▶ PROBLEM TO WORK ON: Set down, word for word, the passage of the Myrmidon character profile below, starting with "With an attitude" and going on through "being a hero?".

▶ EXCERPT PROVIDED:
With an attitude akin to "Cerebus the Three-Headed Dog that guards the underworld has been unleashed in the land of the living, somebody get Myrmidon!"  Otherwise they a pretty much left in peace, ignored and only called upon when something requiring their special skills happens.  Kind of like how you only call upon a hero who constantly time-travels when you need something to do with time-travel fixed.

How does you legacy tie into your reasons for being a hero?
It doesn't.  Alexandra was never asked if she wanted to be a hero.  It was just expected of her as a child (note the term) Myrmidon legacy.  It's a burden that was forced upon her from birth, which has brought her nothing but stress, disdain and a gender identity crisis.  If she could walk away from it, she probably would.

Why do you care about the team?
Simply put, because they're the only friends that she has.  Her grandfather never let her have a normal childhood, which includes friends.  They were weaknesses that could be used against her, nosey children that could accidentally uncover the identity of the family.  Unleash unspeakable evils of the Ancient World.  They were never allowed over at the Ormond's Mansion and she was never allowed to leave the house for what her grandfather referred to as "childish games".  He tolerates the team because they are "peers" rather than friends, fellow heroes and potential allies.  For the first time in her life Alexandra has a group of people that can be thought of as friends.  That's why she care's about the team.

▶ RECORD EXCERPTS:
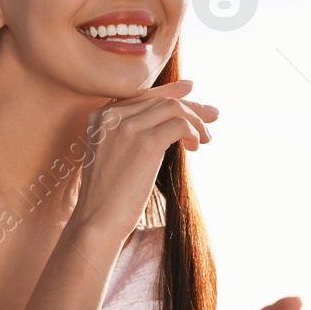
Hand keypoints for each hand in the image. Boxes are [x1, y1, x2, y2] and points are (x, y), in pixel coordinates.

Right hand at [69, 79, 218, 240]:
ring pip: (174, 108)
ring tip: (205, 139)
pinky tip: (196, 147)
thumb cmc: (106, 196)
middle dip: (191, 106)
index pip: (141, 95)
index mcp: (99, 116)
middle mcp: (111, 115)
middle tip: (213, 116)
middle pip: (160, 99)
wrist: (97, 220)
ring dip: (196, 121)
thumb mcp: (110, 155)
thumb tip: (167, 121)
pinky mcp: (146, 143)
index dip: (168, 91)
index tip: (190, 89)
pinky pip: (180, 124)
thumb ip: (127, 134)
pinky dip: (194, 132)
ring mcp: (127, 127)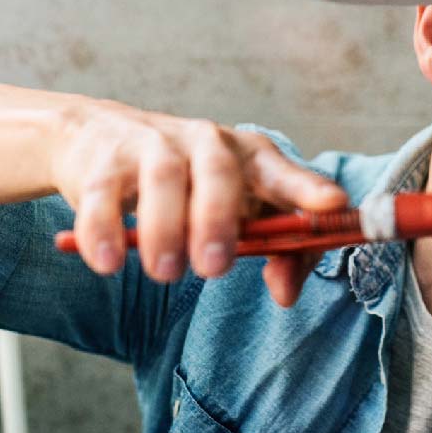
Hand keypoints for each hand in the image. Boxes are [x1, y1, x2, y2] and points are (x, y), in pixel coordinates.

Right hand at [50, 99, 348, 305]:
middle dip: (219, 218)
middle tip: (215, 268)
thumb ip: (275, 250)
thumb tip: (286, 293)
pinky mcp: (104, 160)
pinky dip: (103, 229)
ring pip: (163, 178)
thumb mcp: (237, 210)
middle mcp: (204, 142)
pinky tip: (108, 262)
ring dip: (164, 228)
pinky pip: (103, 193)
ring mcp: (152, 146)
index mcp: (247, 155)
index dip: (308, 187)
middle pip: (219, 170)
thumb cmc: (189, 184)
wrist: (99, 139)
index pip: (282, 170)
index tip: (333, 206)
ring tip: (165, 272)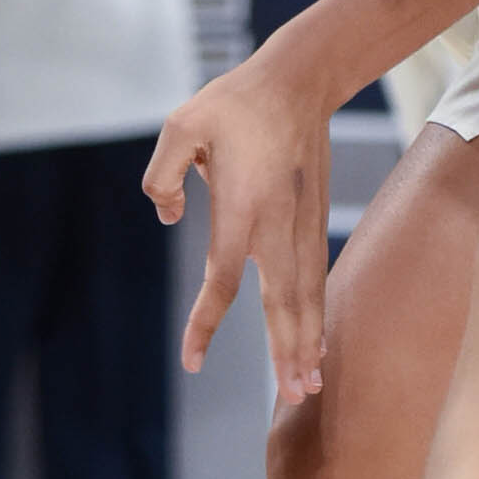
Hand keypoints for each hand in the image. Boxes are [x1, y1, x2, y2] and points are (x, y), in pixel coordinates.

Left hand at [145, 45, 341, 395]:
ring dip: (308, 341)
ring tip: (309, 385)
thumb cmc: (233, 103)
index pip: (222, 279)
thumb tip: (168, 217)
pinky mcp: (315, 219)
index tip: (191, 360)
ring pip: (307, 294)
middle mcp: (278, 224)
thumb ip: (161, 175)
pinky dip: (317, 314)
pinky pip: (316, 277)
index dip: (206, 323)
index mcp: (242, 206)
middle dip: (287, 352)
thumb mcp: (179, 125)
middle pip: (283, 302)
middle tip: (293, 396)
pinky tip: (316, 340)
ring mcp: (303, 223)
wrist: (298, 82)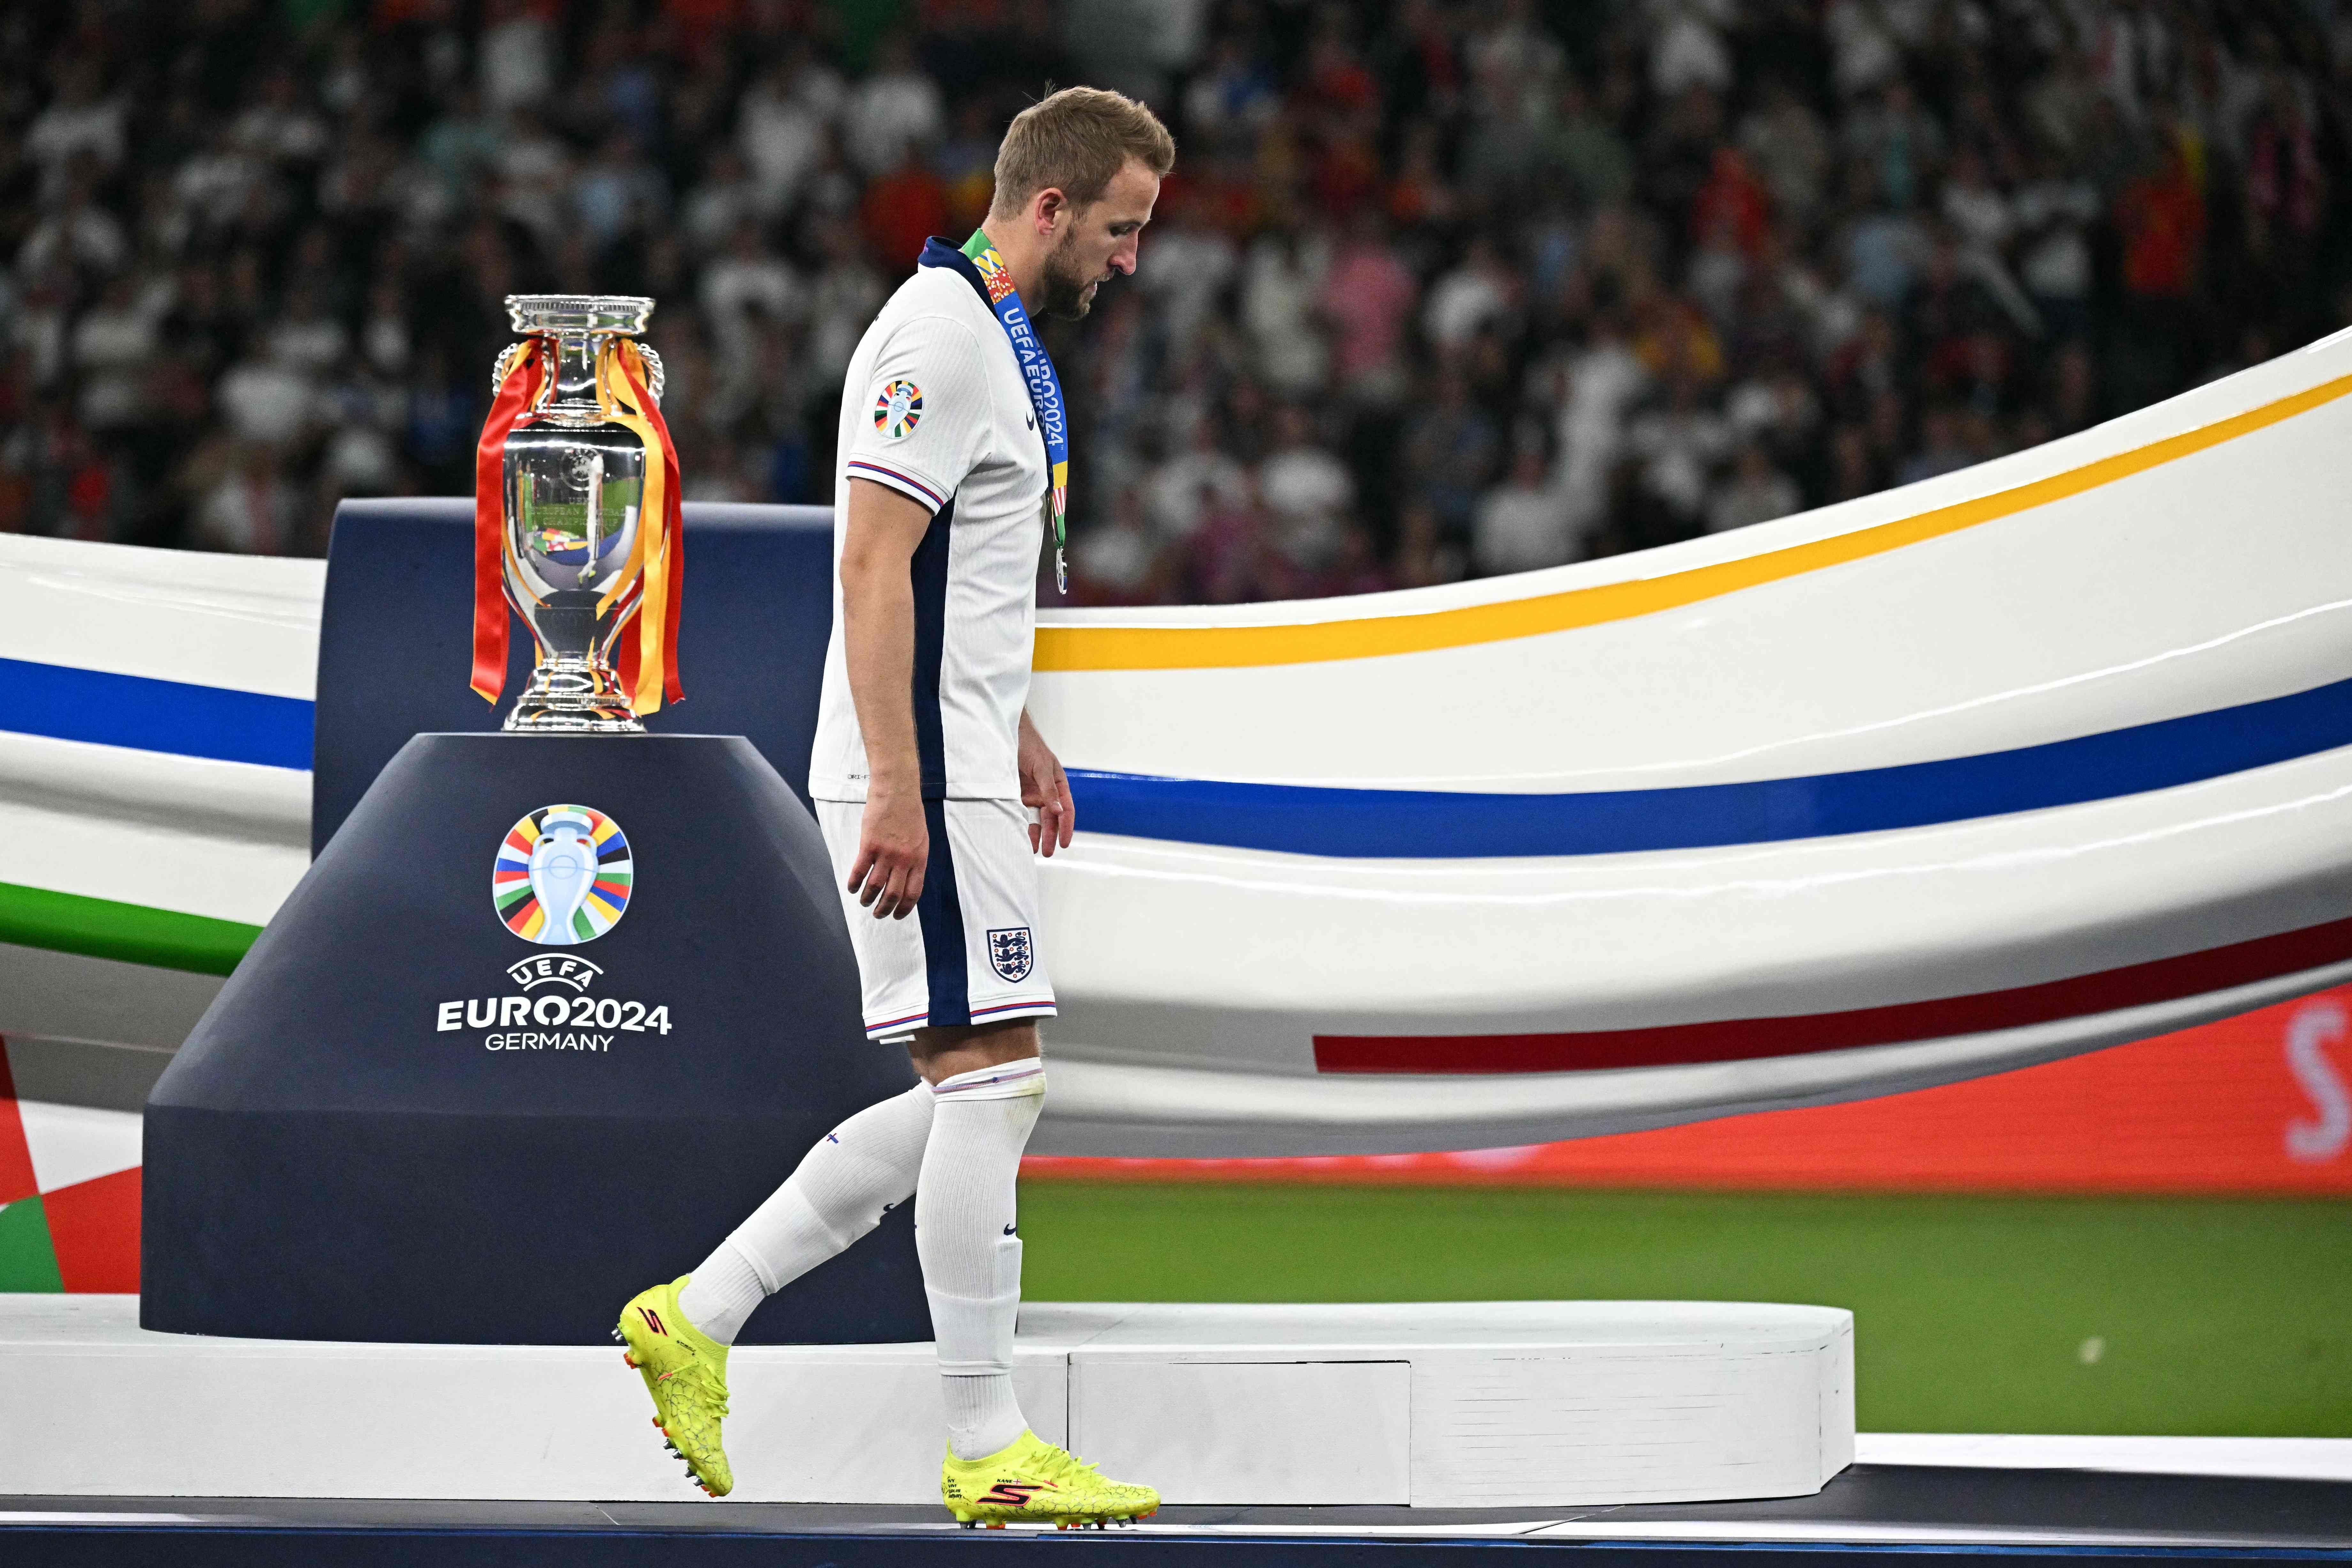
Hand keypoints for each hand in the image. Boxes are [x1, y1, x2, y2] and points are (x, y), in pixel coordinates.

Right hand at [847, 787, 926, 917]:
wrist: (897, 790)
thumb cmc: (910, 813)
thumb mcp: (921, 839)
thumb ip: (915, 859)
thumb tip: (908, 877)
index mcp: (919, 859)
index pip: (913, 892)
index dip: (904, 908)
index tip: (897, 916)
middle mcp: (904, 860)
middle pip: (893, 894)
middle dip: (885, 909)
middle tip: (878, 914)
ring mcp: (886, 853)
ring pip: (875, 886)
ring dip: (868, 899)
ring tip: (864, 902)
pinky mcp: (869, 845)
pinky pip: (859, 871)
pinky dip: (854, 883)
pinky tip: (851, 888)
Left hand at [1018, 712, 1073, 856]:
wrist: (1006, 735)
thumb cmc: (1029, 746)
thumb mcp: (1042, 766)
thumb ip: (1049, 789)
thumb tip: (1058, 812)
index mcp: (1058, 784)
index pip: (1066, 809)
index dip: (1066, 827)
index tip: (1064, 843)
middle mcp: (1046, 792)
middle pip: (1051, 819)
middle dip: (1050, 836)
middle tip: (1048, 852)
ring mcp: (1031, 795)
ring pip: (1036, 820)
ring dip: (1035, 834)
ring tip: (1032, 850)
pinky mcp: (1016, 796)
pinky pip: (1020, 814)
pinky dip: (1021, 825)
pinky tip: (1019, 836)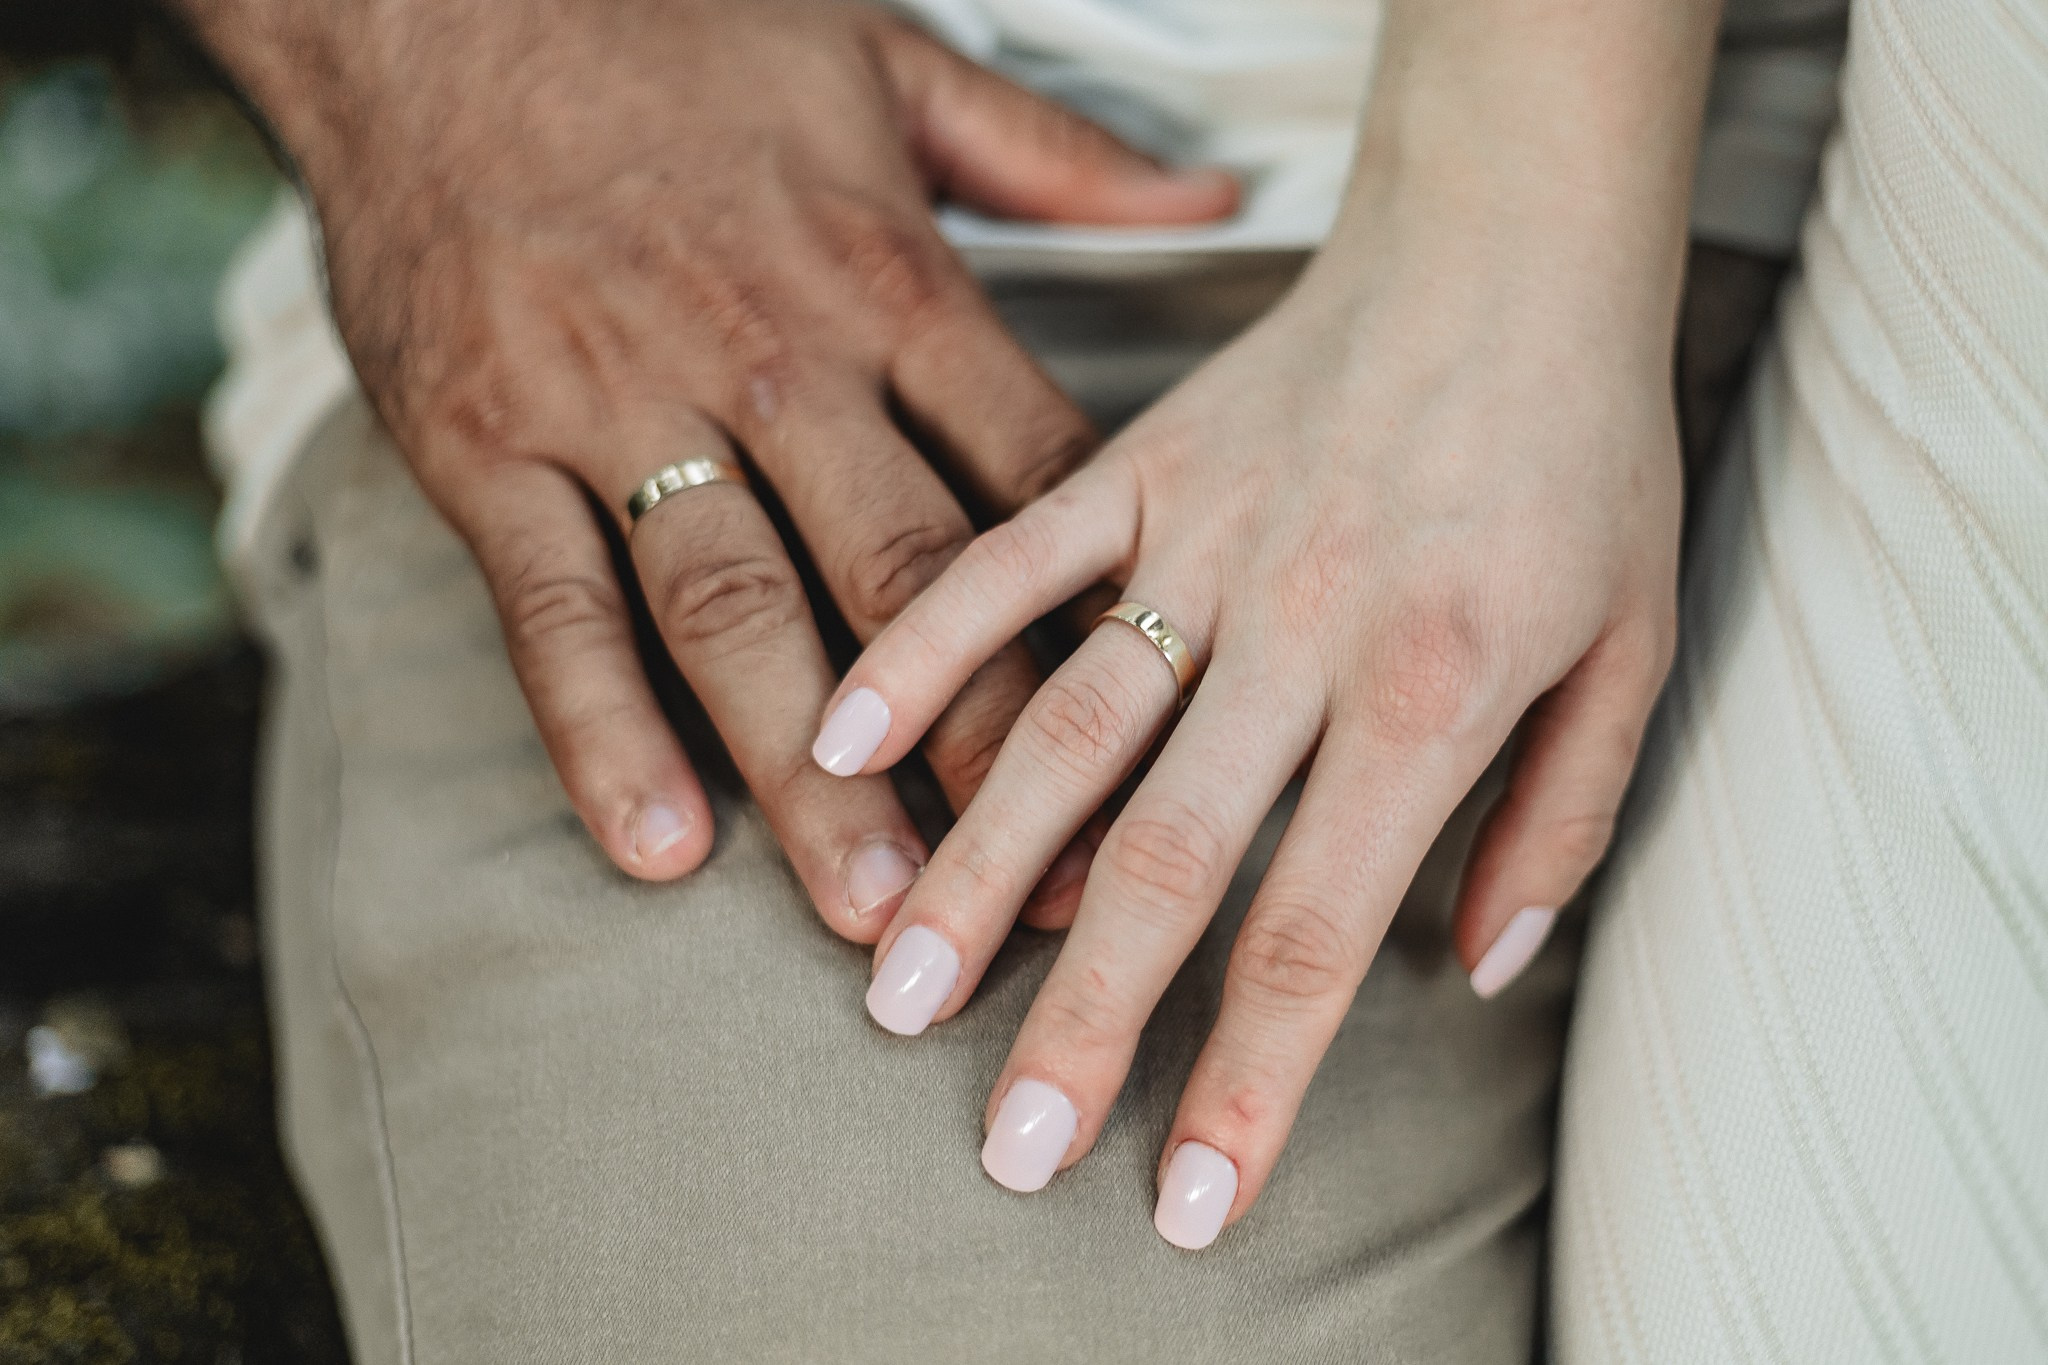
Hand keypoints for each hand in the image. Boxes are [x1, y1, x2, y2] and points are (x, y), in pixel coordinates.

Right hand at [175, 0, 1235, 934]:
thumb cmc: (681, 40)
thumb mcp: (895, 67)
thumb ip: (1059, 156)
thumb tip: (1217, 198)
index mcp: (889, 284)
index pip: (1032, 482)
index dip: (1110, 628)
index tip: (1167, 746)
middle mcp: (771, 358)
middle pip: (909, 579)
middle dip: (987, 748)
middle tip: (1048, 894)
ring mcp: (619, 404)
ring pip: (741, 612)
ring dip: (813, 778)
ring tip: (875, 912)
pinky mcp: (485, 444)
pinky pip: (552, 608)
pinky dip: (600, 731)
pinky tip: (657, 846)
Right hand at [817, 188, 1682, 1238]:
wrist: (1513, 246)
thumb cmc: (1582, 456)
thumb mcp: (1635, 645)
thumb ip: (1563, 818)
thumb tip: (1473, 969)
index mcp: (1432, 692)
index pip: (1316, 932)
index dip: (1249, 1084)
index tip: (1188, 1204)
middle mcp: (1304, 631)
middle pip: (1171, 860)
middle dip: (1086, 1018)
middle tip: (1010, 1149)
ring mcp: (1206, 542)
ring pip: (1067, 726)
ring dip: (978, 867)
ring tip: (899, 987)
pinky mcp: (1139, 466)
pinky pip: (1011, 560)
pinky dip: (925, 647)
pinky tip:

▶ EXERCISE RESPONSE:
With an attitude akin to "Cerebus the Three-Headed Dog that guards the underworld has been unleashed in the land of the living, somebody get Myrmidon!"  Otherwise they a pretty much left in peace, ignored and only called upon when something requiring their special skills happens.  Kind of like how you only call upon a hero who constantly time-travels when you need something to do with time-travel fixed.

How does you legacy tie into your reasons for being a hero?